WGS can identify somatic SNV of 1-10 bp in splicing sites, coding and intronic regions. Some studies have shown that mutations in both coding and intronic regions may modify the exonic motifs which control the splicing mechanism and cancer-related genes functions. However, detecting non-coding mutations are difficult and hence, a systematic collective analysis by WGS and RNA-Seq is recommended for its interpretation. Mutations in 5′-untranslated regions might occur in cancer inducing genes and regulates the stability of RNA and the translation of protein through miRNA binding. Studies have shown that somatic mutations occur in nearby long non-coding RNAs (NEAT1 and MALAT1) reported to be responsible for cancer invasions. WGS studies in melanoma samples have revealed the occurrence of mutations in TERT promoter sequence. Also, these promoter specific mutations are commonly detected in bladder cancer, glioblastoma, liver cancer, thyroid cancer, and melanoma. Likewise, WGS has evidenced the occurrence of mutations at the regulatory elements or promoter sites (PLEKHS1, TFPI2, WDR74, and BCL6). Now, WGS can detect CAN in oncogenes and tumor suppressor genes. About 40-70% of prostate cancers are identified to have structural variants in genes such as ERG, TMPRSS2, and other ETS related gene families. Also, WGS analysis of liver cancers was found to have the integration of Hepatitis-B virus DNA genome (3 kb) to the MLL4 and TERT loci of the genomic regions. Likewise, the integration of human papillomavirus DNA genome has been detected in cervical cancer using WGS.

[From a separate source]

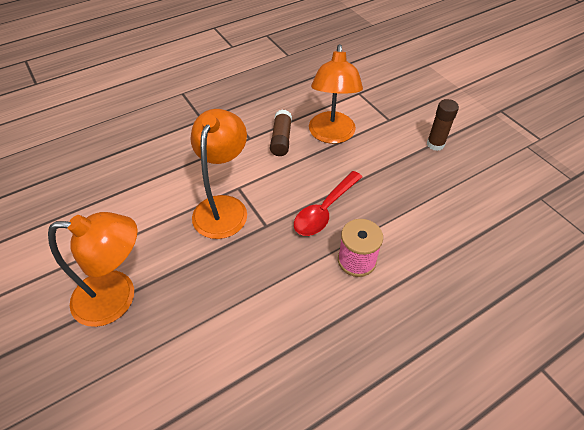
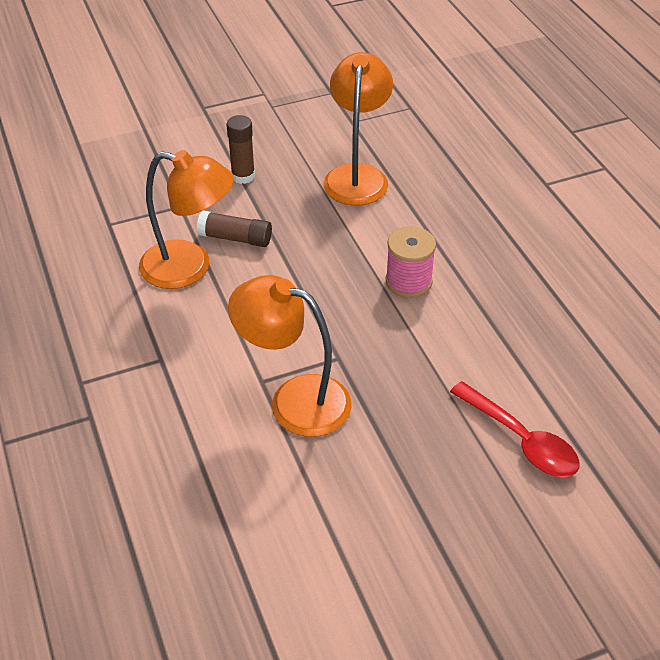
camera: 80 degrees left, 5 degrees down
(117, 297) = (427, 525): orange lamp -> orange lamp (357, 175)
(281, 139) = (178, 323): brown glue stick -> brown glue stick (235, 238)
(325, 210) = (326, 297): red spoon -> red spoon (521, 440)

The reduced cost of sequencing and improved computational tools for analyzing the WGS data encouraged cancer genomics research and its clinical benefits could be expected in future. WGS of different cancers offers copious information to understand cancer biology at the genomic level. It allows one to explore the functions of several non-coding regions in addition to the somatic mutations possibly involved in cancer development. However, integrative approach of using RNA-Seq and multi-omics data is required to interpret the immunobiology of cancers. Overall, WGS is very useful in identifying non-coding and structure variants. However, integrated analysis of WGS data with RNA-Seq, immuno-genomics, epigenomics, and clinic-pathological data is desired. This potential genomic approach can be a future hope to understand the dynamics of molecular mechanisms involved in carcinogenesis.